WHAT IS REQUIRED:
List, from the lines below, each one with "source" in it.

RECORDED INFORMATION START

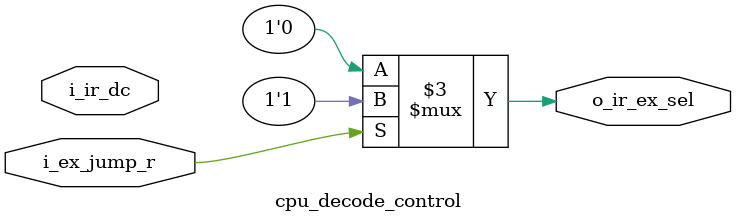
<source format=sv>
module cpu_decode_control (
  // In from jump_detect module
  input i_ex_jump_r,
  
  // In from datapath
  input [15:0] i_ir_dc,
  
  // Out to datapath
  output o_ir_ex_sel
);

always_comb begin
  o_ir_ex_sel = 1'd0;
  
  // Jump using immediate, currently at execute stage, will occur
  // Insert bubble (no-op) into ir_ex
  if (i_ex_jump_r) begin
    o_ir_ex_sel = 1'd1;
  end
  
  // Default
  else begin
    o_ir_ex_sel = 1'd0;
  end
end

endmodule

</source>
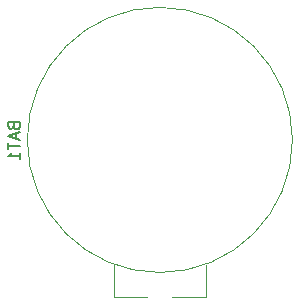
<source format=gbr>
%TF.GenerationSoftware,KiCad,Pcbnew,(6.0.2)*%
%TF.CreationDate,2023-05-20T08:16:15+01:00*%
%TF.ProjectId,Main Board,4d61696e-2042-46f6-9172-642e6b696361,rev?*%
%TF.SameCoordinates,Original*%
%TF.FileFunction,Legend,Bot*%
%TF.FilePolarity,Positive*%
%FSLAX46Y46*%
G04 Gerber Fmt 4.6, Leading zero omitted, Abs format (unit mm)*
G04 Created by KiCad (PCBNEW (6.0.2)) date 2023-05-20 08:16:15*
%MOMM*%
%LPD*%
G01*
G04 APERTURE LIST*
%ADD10C,0.150000*%
%ADD11C,0.100000*%
G04 APERTURE END LIST*
D10*
%TO.C,BAT1*%
X160449504Y-99991507D02*
X160497123Y-100134364D01*
X160544742Y-100181983D01*
X160639980Y-100229602D01*
X160782837Y-100229602D01*
X160878075Y-100181983D01*
X160925694Y-100134364D01*
X160973313Y-100039126D01*
X160973313Y-99658173D01*
X159973313Y-99658173D01*
X159973313Y-99991507D01*
X160020933Y-100086745D01*
X160068552Y-100134364D01*
X160163790Y-100181983D01*
X160259028Y-100181983D01*
X160354266Y-100134364D01*
X160401885Y-100086745D01*
X160449504Y-99991507D01*
X160449504Y-99658173D01*
X160687599Y-100610554D02*
X160687599Y-101086745D01*
X160973313Y-100515316D02*
X159973313Y-100848650D01*
X160973313Y-101181983D01*
X159973313Y-101372459D02*
X159973313Y-101943888D01*
X160973313Y-101658173D02*
X159973313Y-101658173D01*
X160973313Y-102801031D02*
X160973313Y-102229602D01*
X160973313Y-102515316D02*
X159973313Y-102515316D01*
X160116171Y-102420078D01*
X160211409Y-102324840D01*
X160259028Y-102229602D01*
D11*
X168915633Y-111711233D02*
X168915633Y-114454433D01*
X176738833Y-114454433D02*
X173894033Y-114454433D01*
X176738833Y-111711233D02*
X176738833Y-114454433D01*
X168915633Y-114454433D02*
X171760433Y-114454433D01*
X184054033Y-101144833D02*
G75*
G03*
X184054033Y-101144833I-11226800J0D01*
G01*
%TD*%
M02*

</source>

RECORDED INFORMATION END

RESULT:
<source format=sv>
</source>
<source format=gbr>
</source>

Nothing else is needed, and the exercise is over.